(Assignment):
Look below for the lines from the one with "District-Wide | 0 |" to the one with "Pd. 1: | 60 |", and copy exactly those lines, both ends included.

Records from a data collection:
-- -- --
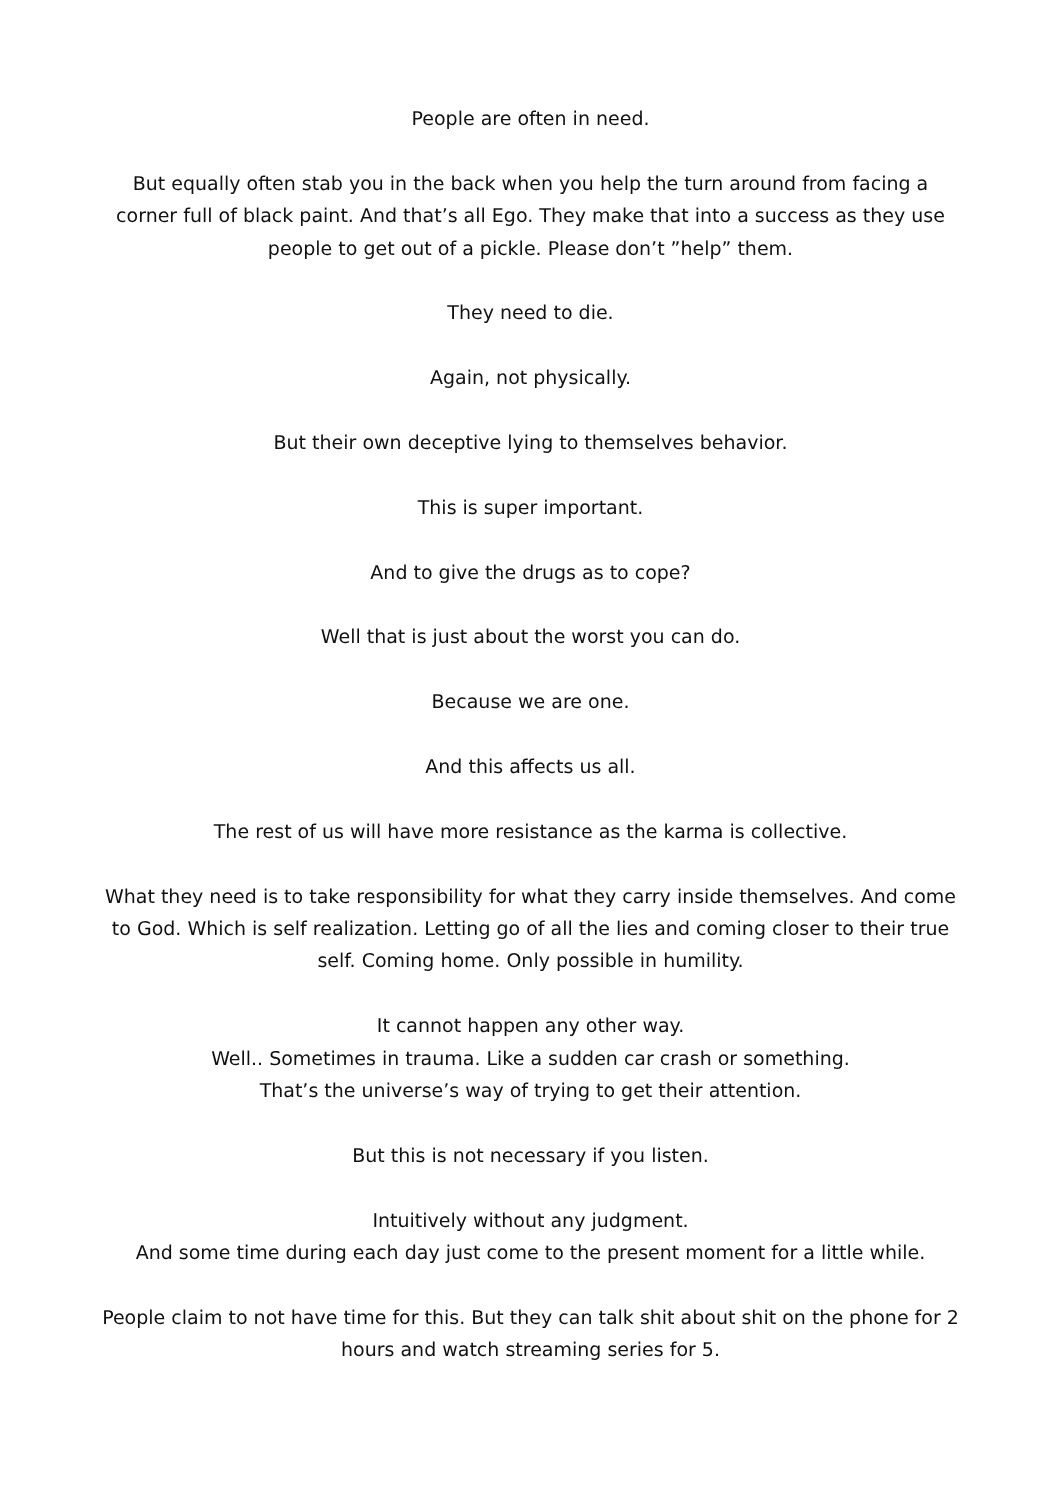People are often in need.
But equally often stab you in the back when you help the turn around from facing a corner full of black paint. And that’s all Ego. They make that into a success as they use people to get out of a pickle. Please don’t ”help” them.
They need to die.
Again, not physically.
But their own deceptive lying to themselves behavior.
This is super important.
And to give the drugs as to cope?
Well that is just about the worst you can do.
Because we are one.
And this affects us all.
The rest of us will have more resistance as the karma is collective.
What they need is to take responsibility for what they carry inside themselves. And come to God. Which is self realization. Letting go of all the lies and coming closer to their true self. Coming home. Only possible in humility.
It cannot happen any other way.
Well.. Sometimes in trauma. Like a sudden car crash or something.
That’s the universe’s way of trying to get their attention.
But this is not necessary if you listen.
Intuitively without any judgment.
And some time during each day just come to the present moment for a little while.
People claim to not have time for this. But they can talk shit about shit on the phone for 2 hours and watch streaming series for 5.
-- -- --
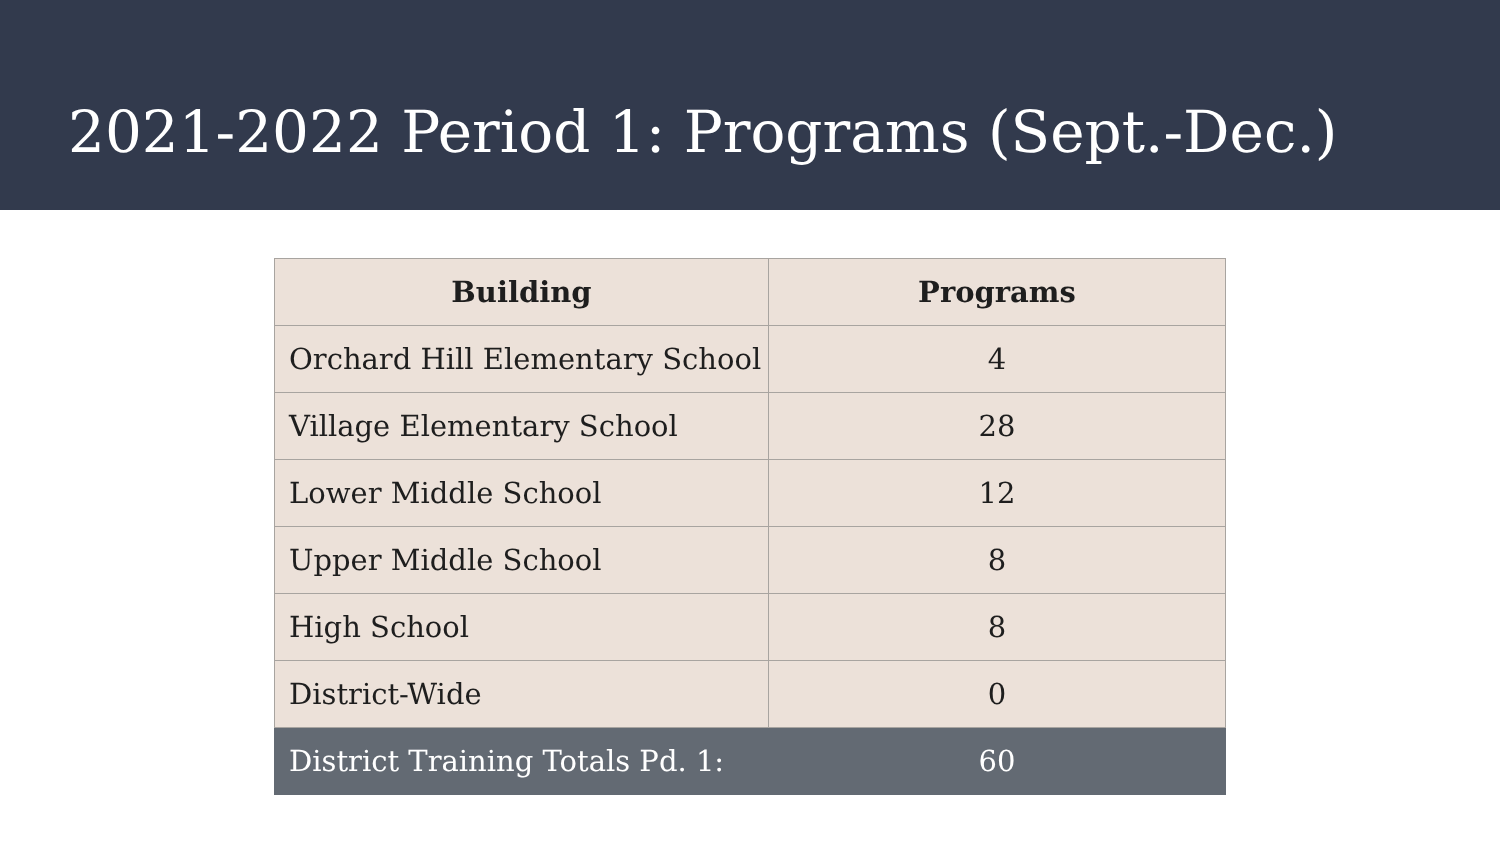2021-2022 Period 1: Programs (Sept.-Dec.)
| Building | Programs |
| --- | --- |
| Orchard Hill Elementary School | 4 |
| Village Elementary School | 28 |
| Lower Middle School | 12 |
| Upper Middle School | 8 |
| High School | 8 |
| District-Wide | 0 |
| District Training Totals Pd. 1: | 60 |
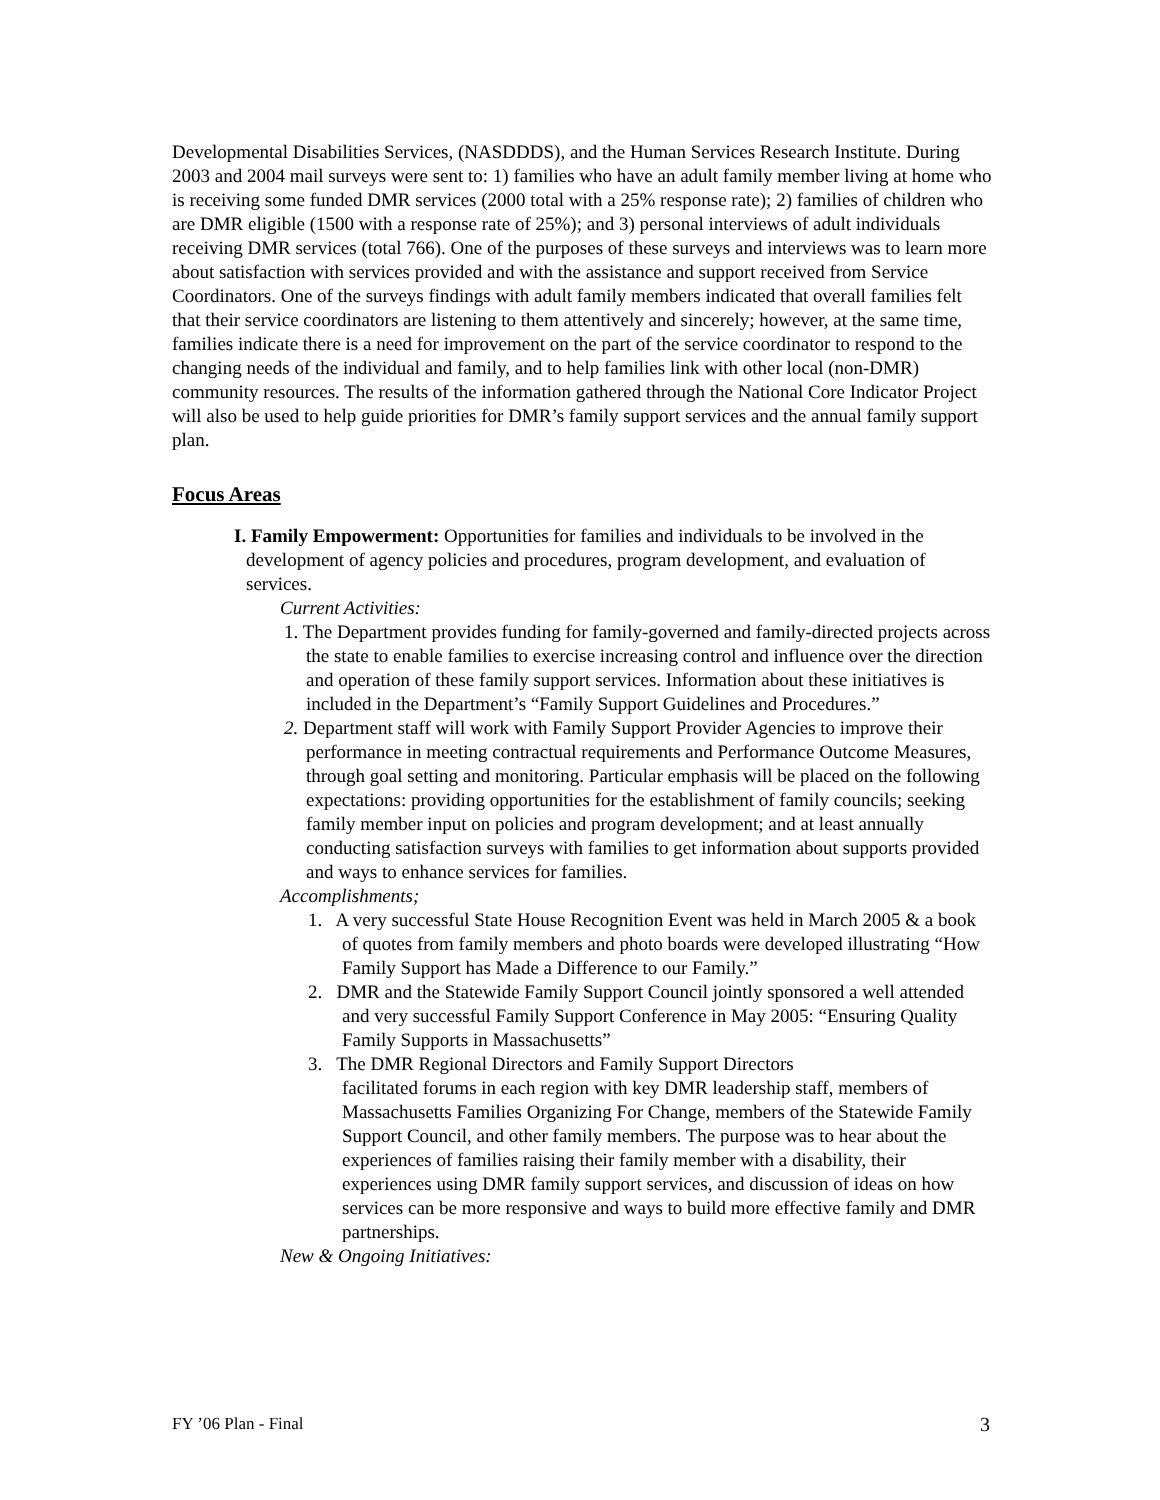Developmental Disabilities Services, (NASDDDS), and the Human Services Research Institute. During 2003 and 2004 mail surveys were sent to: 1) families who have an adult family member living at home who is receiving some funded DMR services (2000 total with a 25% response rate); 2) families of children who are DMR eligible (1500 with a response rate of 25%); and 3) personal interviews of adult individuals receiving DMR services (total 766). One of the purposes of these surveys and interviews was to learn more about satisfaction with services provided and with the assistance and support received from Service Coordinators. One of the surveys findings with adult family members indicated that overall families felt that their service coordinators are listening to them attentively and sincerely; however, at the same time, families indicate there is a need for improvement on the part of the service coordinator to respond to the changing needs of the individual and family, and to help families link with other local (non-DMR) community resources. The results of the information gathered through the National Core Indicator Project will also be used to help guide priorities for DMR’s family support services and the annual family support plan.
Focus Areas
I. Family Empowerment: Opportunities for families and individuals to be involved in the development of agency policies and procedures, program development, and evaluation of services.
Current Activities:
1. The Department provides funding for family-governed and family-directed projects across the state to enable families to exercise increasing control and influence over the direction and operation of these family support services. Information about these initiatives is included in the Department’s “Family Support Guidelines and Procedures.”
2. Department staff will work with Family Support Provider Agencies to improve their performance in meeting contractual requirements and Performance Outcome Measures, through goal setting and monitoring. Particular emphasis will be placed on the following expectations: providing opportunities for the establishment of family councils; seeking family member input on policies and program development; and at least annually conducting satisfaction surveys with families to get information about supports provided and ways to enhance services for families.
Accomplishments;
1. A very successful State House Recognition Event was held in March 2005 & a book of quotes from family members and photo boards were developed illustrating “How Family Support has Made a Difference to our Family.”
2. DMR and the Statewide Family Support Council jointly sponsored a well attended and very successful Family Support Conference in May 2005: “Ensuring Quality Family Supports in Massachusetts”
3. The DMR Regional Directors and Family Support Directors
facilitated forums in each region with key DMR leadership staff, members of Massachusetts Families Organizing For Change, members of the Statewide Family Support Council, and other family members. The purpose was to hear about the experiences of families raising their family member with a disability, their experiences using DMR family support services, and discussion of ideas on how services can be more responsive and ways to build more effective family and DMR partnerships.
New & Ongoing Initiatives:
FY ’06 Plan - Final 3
-- -- --
(Exercise output):
| District-Wide | 0 |
| District Training Totals Pd. 1: | 60 |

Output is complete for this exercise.